_ABOUT THIS EXERCISE_
Rewrite the rows from the line containing "STRAFE ESPORTS" through the end of the rows, substituting "latest form" for "recent form" and leaving everything else unchanged.

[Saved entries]

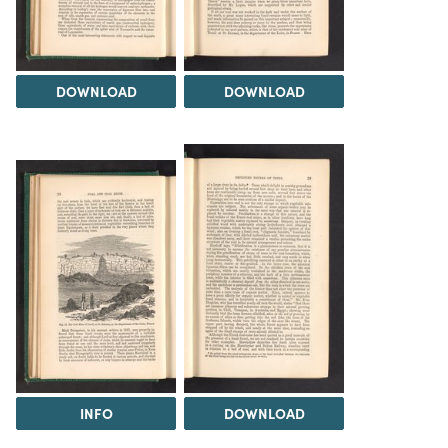
DOWNLOAD
DOWNLOAD
INFO
DOWNLOAD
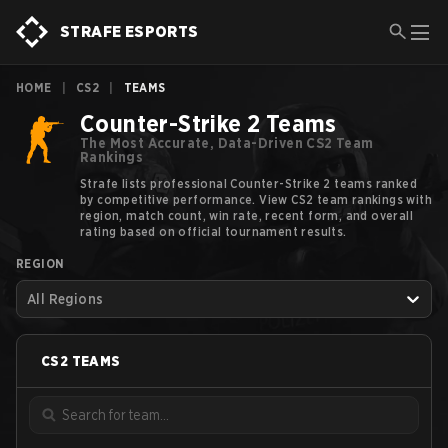
STRAFE ESPORTS
HOME
|
CS2
|
TEAMS
Counter-Strike 2 Teams
The Most Accurate, Data-Driven CS2 Team
Rankings
Strafe lists professional Counter-Strike 2 teams ranked
by competitive performance. View CS2 team rankings with
region, match count, win rate, recent form, and overall
rating based on official tournament results.
REGION
All Regions
CS2
TEAMS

_OUTPUT_
STRAFE ESPORTS
HOME
|
CS2
|
TEAMS
Counter-Strike 2 Teams
The Most Accurate, Data-Driven CS2 Team
Rankings
Strafe lists professional Counter-Strike 2 teams ranked
by competitive performance. View CS2 team rankings with
region, match count, win rate, latest form, and overall
rating based on official tournament results.
REGION
All Regions
CS2
TEAMS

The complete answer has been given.